Having more people understand what’s meant by learner-centered is a hurdle that we haven’t yet been able to overcome. We used to have people interested and excited about the results we were producing, but very few of them understood what we were doing or why it worked. Now that we have people taking the time and energy to deeply understand it, see the vision, and get into the paradigm, it is great. It will open up how to advance the work on a broader scale.
Additionally, we are renewing our charter with the school board and are weaving in some learner-centered language to make it even clearer that we’re up to something different here at Clark.
Q: What has the impact of this work been on learners beyond their time at Clark?
Jill: We treat the community as a learning laboratory and care a lot about learners beyond their time here. We think their connections during their time at Clark help them navigate being a young adult in the world.

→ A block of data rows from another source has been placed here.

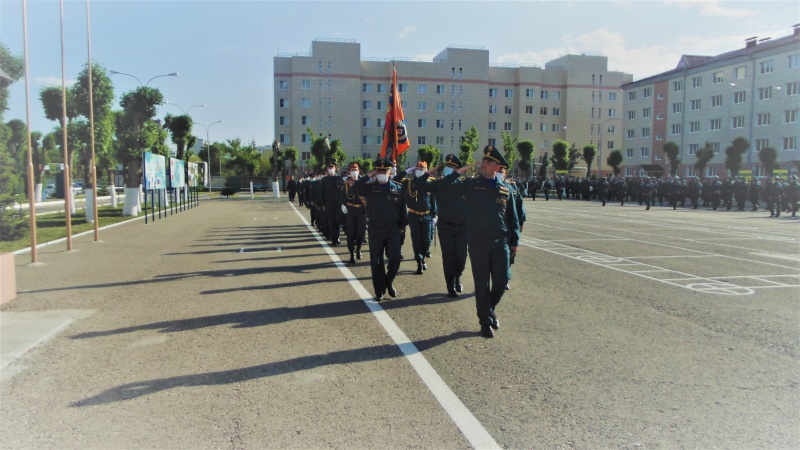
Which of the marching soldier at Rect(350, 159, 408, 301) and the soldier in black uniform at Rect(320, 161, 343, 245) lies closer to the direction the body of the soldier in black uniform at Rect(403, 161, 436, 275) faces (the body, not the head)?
the marching soldier

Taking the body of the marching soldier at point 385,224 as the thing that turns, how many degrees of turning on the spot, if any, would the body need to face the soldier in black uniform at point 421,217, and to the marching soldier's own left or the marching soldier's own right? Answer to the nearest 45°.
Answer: approximately 180°

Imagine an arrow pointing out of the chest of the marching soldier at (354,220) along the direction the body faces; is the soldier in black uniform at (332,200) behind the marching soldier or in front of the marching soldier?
behind

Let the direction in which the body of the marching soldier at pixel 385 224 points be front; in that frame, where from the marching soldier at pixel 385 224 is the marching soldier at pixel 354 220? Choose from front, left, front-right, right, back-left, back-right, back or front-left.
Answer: back

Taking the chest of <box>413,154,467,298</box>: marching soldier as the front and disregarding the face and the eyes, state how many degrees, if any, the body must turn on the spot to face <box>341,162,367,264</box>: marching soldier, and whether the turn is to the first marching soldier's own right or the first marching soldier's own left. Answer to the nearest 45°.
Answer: approximately 135° to the first marching soldier's own right

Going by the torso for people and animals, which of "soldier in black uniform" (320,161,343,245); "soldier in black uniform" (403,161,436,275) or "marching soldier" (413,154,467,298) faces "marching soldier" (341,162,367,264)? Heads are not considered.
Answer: "soldier in black uniform" (320,161,343,245)

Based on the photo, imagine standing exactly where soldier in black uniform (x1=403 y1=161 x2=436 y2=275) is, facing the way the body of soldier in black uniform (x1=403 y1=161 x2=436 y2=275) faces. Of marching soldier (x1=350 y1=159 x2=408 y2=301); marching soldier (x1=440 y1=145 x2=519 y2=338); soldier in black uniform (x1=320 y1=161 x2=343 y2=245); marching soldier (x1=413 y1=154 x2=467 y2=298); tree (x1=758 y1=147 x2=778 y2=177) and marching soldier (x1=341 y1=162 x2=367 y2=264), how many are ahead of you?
3
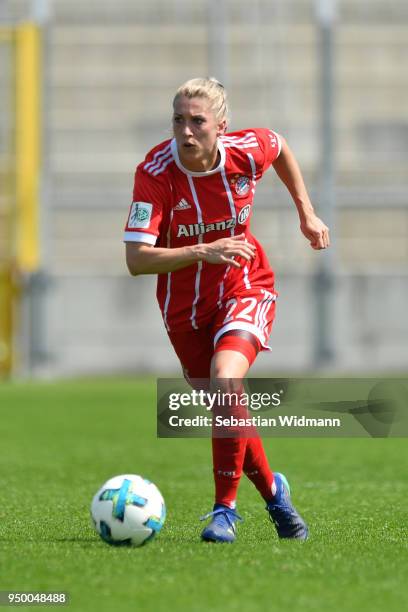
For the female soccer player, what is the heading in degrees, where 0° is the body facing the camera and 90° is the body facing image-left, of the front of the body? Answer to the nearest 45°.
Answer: approximately 0°

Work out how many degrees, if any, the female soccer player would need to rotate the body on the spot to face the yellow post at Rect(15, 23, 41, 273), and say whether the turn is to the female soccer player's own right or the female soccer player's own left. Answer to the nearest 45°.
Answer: approximately 180°

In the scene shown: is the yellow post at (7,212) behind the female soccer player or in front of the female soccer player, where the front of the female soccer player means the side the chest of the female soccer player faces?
behind
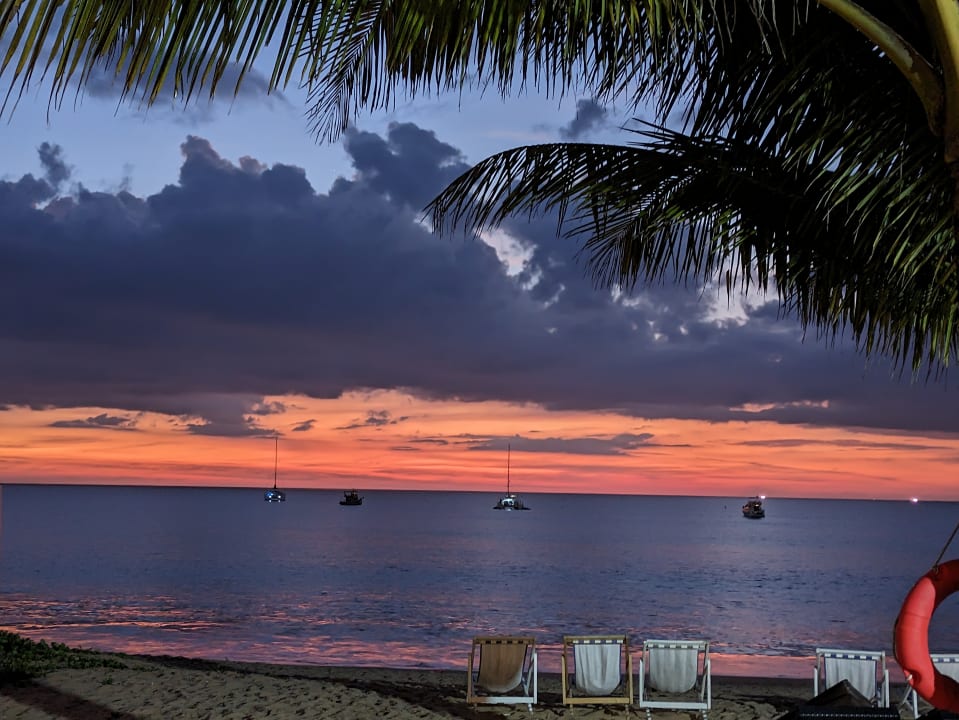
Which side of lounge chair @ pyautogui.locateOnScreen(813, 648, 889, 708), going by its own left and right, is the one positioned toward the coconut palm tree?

In the last few years, we’ve partnered with Mastery Transcript. Together, we are focused on re-inventing how we help learners prepare for what comes after Clark and we’ve found that the kids know themselves so much better because of it. Their transition to post-secondary is a much richer, smoother experience.
They see the available options and, as a result, there is so much more that they want to do and explore. They see many different ways of being successful, not just one path they must follow. They have lots of ideas about how to be more successful after high school. The kids who are going on to college, or have finished college, consistently tell us they’ve felt much more prepared to be successful in post-secondary experiences, particularly because of that feedback and revision cycle at Clark Street.
Learners have learned to ask for feedback and take feedback to improve their work, leading them to have better relationships with adults. They’re not afraid to talk to professors. They know that that’s actually helpful. It’s powerful to witness what is possible when learners feel empowered and they (exhibit) agency in their own learning.